Organisms that live on your skin help heal your wounds
2019
Challenge
The scope of influence that the benign microorganisms residing in our bodies — known as our microbiome — have on health and disease is only now being fully contemplated. Significant work remains to understand the players and interactions that link these microbes, their host, and the environment in the emerging view of individuals as highly interdependent and integrated ‘meta-organisms.’
Advance
IRP researchers lead by Yasmine Belkaid, Ph.D., were the first to demonstrate that the immune system’s response to the organisms that make up our microbiomes can assist in tissue repair. They discovered a biological process triggered by injury that alters the way immune cells called T cells respond to our native microorganisms in order to rapidly facilitate healing.
Impact
This work furthers the understanding of the intricate, and often very local, interactions between the tissue microenvironment, the microorganisms that reside in our bodies, and the unique qualities of immune responses to those microbes. These findings could help scientists understand the factors that control the balance between normal physiology and processes that threaten to damage the body.
Publications
Harrison OJ, Linehan JL, Shih HY, Bouladoux N, Han SJ, Smelkinson M, Sen SK, Byrd AL, Enamorado M, Yao C, Tamoutounour S, Van Laethem F, Hurabielle C, Collins N, Paun A, Salcedo R, O'Shea JJ, Belkaid Y. (2019). Commensal-specific T cell plasticity promotes rapid tissue adaptation to injury. Science. 363(6422).

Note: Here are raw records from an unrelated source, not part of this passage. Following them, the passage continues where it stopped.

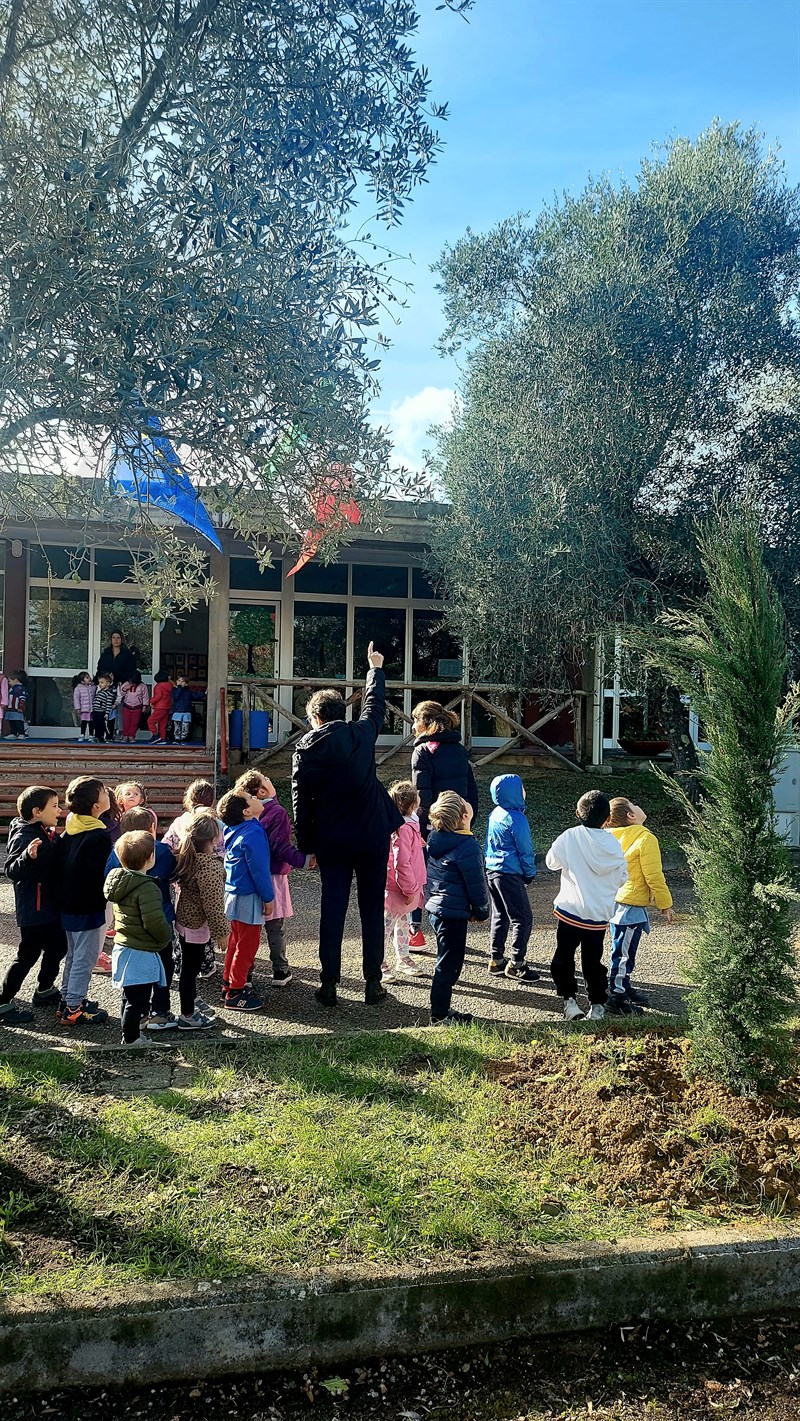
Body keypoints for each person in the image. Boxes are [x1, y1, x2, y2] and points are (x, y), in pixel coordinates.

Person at [292, 642, 403, 1008]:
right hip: (372, 834)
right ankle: (373, 981)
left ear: (314, 717)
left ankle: (328, 983)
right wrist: (374, 669)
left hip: (332, 839)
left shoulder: (305, 750)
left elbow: (300, 802)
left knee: (333, 907)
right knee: (372, 906)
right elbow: (375, 706)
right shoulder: (361, 734)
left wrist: (306, 845)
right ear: (341, 713)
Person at [545, 790, 628, 1023]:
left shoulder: (570, 836)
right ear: (607, 818)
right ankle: (597, 1005)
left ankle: (569, 1001)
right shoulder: (613, 843)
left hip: (570, 911)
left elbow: (551, 863)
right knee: (593, 961)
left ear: (578, 813)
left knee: (564, 956)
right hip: (598, 915)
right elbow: (623, 876)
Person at [408, 700, 479, 949]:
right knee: (454, 876)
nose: (413, 726)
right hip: (459, 821)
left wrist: (419, 826)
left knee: (421, 875)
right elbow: (471, 788)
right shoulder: (459, 749)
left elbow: (422, 795)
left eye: (416, 720)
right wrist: (470, 818)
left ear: (426, 723)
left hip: (434, 824)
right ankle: (448, 929)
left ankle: (414, 930)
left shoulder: (423, 751)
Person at [105, 807, 180, 1030]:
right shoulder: (160, 852)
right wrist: (166, 934)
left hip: (127, 926)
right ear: (152, 828)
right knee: (163, 969)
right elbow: (173, 871)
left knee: (133, 977)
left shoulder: (116, 852)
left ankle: (133, 1016)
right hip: (159, 919)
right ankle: (160, 1011)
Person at [236, 770, 311, 988]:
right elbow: (281, 846)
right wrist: (304, 860)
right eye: (267, 779)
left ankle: (247, 972)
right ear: (261, 790)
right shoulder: (276, 811)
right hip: (274, 875)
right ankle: (280, 970)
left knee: (251, 925)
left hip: (250, 875)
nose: (270, 779)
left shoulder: (247, 811)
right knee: (275, 925)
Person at [0, 786, 67, 1026]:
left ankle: (45, 989)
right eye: (55, 806)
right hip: (34, 910)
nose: (60, 811)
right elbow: (11, 870)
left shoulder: (35, 827)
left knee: (58, 946)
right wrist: (28, 857)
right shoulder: (25, 836)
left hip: (46, 906)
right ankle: (4, 1001)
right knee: (27, 955)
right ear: (37, 811)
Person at [424, 791, 489, 1026]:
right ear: (464, 816)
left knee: (446, 960)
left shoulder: (437, 839)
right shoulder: (467, 846)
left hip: (438, 909)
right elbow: (477, 885)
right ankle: (439, 1014)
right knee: (449, 965)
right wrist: (481, 911)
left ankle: (441, 1009)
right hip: (452, 913)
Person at [605, 796, 674, 1015]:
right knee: (623, 953)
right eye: (634, 805)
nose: (638, 806)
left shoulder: (609, 836)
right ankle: (615, 997)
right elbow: (654, 876)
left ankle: (623, 987)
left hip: (614, 901)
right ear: (631, 815)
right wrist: (665, 904)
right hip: (630, 905)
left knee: (621, 948)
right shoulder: (645, 838)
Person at [54, 776, 112, 1027]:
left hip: (67, 904)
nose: (108, 794)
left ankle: (67, 998)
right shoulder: (98, 835)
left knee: (73, 956)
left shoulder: (70, 830)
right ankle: (73, 1008)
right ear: (95, 806)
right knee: (85, 959)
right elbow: (99, 874)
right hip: (88, 906)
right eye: (103, 793)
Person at [218, 789, 274, 1011]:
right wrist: (268, 898)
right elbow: (259, 870)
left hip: (234, 893)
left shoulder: (235, 830)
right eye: (251, 798)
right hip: (250, 896)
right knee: (247, 946)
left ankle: (228, 982)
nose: (255, 797)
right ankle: (236, 991)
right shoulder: (253, 833)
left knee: (236, 942)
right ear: (247, 811)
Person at [173, 812, 227, 1029]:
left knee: (188, 966)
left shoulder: (189, 857)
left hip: (185, 918)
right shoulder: (210, 866)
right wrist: (222, 932)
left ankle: (191, 1002)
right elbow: (213, 903)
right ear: (214, 839)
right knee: (190, 969)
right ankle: (187, 1014)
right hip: (196, 924)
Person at [484, 773, 539, 984]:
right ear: (515, 792)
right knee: (522, 918)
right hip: (509, 872)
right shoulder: (517, 818)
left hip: (492, 870)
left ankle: (496, 959)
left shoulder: (495, 813)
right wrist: (529, 872)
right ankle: (517, 964)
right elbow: (525, 849)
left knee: (500, 915)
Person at [382, 780, 426, 982]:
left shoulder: (408, 823)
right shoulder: (405, 827)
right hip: (399, 887)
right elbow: (401, 862)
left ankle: (403, 958)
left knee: (400, 924)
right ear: (412, 804)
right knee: (386, 926)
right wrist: (410, 889)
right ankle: (379, 962)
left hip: (405, 886)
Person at [162, 779, 222, 853]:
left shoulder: (179, 823)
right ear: (212, 801)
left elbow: (164, 847)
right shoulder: (220, 827)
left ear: (189, 800)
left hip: (181, 863)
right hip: (210, 864)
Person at [118, 672, 150, 743]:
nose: (134, 684)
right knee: (126, 721)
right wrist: (124, 689)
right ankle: (125, 735)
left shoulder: (143, 686)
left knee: (134, 722)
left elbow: (145, 697)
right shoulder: (126, 684)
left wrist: (145, 706)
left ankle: (132, 736)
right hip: (127, 706)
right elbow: (121, 694)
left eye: (135, 683)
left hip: (137, 707)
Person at [148, 669, 173, 744]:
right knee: (163, 723)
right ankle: (163, 738)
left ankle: (156, 735)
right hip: (167, 707)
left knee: (150, 721)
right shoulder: (170, 685)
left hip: (160, 707)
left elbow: (158, 696)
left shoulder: (158, 686)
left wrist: (151, 701)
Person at [92, 674, 116, 742]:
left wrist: (107, 713)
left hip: (101, 712)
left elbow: (108, 705)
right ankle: (97, 736)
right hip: (95, 711)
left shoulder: (109, 694)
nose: (100, 684)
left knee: (103, 725)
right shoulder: (99, 692)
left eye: (102, 683)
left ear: (108, 683)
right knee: (96, 725)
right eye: (99, 682)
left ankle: (106, 736)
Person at [72, 673, 94, 742]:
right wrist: (78, 708)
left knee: (91, 723)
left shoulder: (93, 687)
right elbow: (76, 699)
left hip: (91, 709)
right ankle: (82, 734)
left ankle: (91, 735)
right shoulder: (78, 688)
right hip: (84, 709)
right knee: (84, 722)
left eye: (89, 677)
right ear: (82, 681)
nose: (89, 678)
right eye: (87, 677)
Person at [5, 672, 29, 737]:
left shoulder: (20, 689)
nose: (8, 683)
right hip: (11, 708)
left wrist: (21, 707)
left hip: (17, 709)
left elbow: (22, 698)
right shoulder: (13, 688)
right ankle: (13, 733)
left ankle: (21, 733)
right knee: (12, 721)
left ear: (16, 680)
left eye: (10, 681)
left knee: (18, 721)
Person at [171, 675, 193, 744]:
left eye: (182, 681)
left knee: (185, 726)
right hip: (177, 711)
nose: (180, 682)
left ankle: (184, 737)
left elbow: (195, 695)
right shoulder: (174, 690)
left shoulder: (188, 692)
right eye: (179, 681)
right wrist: (179, 688)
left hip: (186, 711)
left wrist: (204, 694)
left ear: (186, 684)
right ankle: (177, 737)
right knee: (177, 725)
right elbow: (176, 697)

Linehan JL, Harrison OJ, Han SJ, Byrd AL, Vujkovic-Cvijin I, Villarino AV, Sen SK, Shaik J, Smelkinson M, Tamoutounour S, Collins N, Bouladoux N, Dzutsev A, Rosshart SP, Arbuckle JH, Wang CR, Kristie TM, Rehermann B, Trinchieri G, Brenchley JM, O'Shea JJ, Belkaid Y. (2018). Non-classical immunity controls microbiota impact on skin immunity and tissue repair. Cell. 172(4):784-796.